(Objective): Copy the lines below unchanged, beginning at the line that has "Rendered at 1241 by 1754 pixels." and stopping after the line that has "For every layout".

[Excerpt from a dataset]
━━━

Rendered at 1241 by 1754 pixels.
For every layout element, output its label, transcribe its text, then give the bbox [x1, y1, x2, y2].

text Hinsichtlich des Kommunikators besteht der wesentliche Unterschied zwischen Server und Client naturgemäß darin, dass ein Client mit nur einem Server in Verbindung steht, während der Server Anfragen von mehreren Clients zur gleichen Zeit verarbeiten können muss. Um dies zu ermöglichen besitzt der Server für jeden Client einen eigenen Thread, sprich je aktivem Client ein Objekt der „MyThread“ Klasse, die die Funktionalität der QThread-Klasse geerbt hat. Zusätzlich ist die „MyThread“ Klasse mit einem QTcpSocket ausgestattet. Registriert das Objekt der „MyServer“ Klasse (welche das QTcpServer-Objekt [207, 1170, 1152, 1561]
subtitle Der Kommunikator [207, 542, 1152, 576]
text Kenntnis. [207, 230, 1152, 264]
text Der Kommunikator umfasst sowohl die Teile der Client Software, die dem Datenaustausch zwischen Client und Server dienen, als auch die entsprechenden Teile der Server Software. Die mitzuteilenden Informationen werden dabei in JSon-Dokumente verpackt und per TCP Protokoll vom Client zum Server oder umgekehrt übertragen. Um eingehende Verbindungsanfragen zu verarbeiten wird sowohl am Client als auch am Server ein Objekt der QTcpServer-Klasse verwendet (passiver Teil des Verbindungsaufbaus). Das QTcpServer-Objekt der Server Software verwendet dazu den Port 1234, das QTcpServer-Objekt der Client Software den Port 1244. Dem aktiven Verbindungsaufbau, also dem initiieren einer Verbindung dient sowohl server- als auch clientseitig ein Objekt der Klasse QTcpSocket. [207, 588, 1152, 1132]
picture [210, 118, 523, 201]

━━━

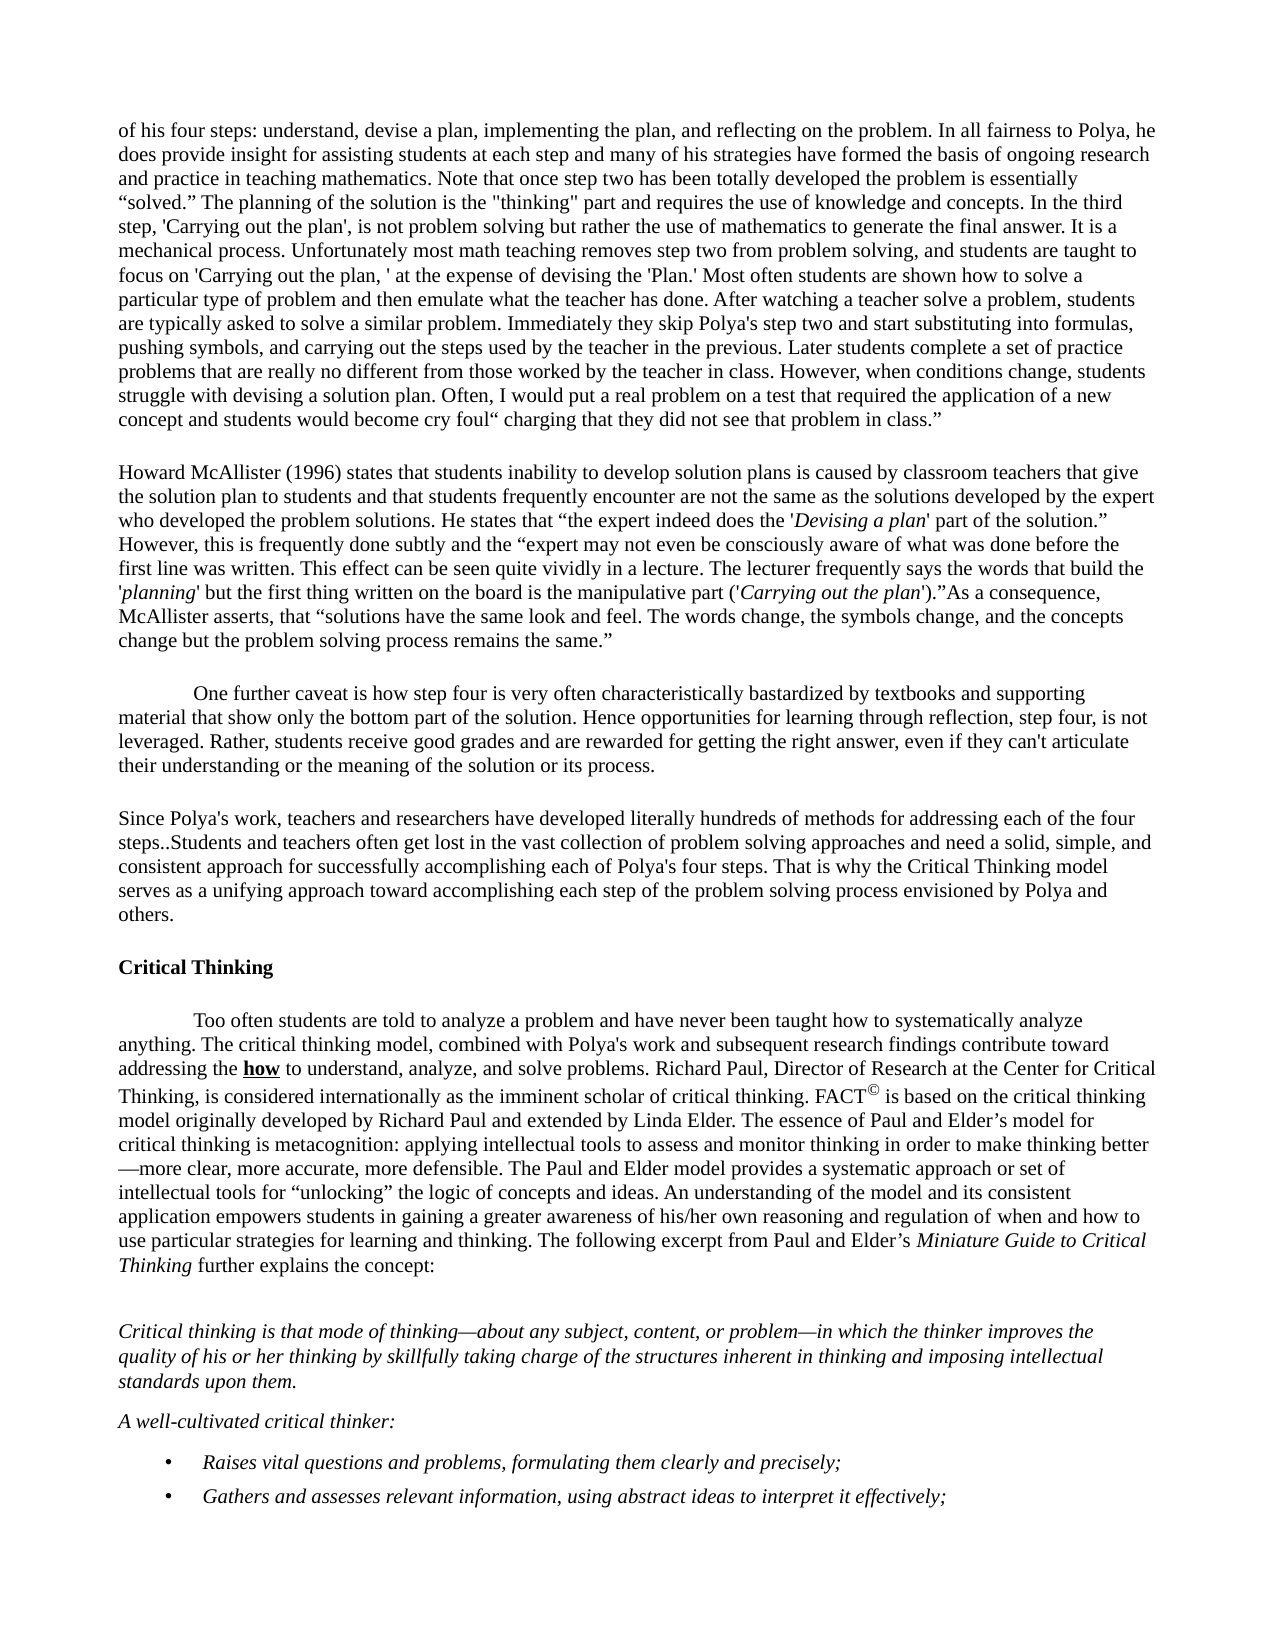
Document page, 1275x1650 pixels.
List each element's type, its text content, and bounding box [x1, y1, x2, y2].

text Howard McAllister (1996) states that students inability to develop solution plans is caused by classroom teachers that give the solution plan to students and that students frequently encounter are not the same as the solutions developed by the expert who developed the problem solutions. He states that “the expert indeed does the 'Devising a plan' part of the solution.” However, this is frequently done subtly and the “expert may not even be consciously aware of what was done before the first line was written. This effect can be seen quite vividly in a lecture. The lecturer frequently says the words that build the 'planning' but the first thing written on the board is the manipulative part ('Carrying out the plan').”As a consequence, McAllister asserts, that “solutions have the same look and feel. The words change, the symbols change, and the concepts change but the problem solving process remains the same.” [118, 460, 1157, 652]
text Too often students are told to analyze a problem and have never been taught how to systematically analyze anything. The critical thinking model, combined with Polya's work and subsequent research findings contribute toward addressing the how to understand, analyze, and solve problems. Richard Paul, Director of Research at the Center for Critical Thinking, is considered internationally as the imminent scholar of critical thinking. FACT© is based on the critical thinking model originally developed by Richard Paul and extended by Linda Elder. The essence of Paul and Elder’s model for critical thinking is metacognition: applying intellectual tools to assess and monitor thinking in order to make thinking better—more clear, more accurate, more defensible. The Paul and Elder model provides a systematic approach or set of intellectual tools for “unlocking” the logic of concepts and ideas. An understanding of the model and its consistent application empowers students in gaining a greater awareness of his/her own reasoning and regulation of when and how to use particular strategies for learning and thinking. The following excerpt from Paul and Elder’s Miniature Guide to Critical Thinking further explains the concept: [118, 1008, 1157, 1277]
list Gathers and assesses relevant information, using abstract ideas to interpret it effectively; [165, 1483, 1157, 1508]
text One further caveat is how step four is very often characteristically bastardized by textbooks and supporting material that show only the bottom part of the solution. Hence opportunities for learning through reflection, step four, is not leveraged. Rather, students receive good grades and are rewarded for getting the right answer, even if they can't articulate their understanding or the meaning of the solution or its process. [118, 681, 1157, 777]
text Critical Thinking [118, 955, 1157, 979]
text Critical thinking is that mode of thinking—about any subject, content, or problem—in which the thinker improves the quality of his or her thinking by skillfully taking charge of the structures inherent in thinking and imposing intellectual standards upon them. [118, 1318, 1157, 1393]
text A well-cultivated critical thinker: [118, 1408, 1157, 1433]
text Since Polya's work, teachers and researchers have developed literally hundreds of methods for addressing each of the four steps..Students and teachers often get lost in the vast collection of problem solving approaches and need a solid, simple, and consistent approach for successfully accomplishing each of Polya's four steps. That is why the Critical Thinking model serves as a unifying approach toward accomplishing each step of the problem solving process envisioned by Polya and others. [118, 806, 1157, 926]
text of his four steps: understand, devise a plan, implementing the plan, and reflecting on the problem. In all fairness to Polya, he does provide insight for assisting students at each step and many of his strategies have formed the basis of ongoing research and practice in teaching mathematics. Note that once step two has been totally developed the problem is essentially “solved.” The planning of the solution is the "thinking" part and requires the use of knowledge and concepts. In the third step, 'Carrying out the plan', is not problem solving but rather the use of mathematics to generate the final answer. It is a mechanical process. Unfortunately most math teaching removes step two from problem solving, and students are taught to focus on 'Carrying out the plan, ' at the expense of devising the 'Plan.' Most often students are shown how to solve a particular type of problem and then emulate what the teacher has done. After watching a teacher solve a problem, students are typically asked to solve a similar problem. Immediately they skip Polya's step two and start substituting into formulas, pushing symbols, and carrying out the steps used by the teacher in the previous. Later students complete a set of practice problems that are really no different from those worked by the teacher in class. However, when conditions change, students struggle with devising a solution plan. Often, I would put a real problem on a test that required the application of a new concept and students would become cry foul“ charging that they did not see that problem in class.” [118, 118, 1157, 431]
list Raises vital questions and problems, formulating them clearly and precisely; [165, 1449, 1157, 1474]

━━━

(Result for this task):
Rendered at 1241 by 1754 pixels.
For every layout element, output its label, transcribe its text, then give the bbox [x1, y1, x2, y2].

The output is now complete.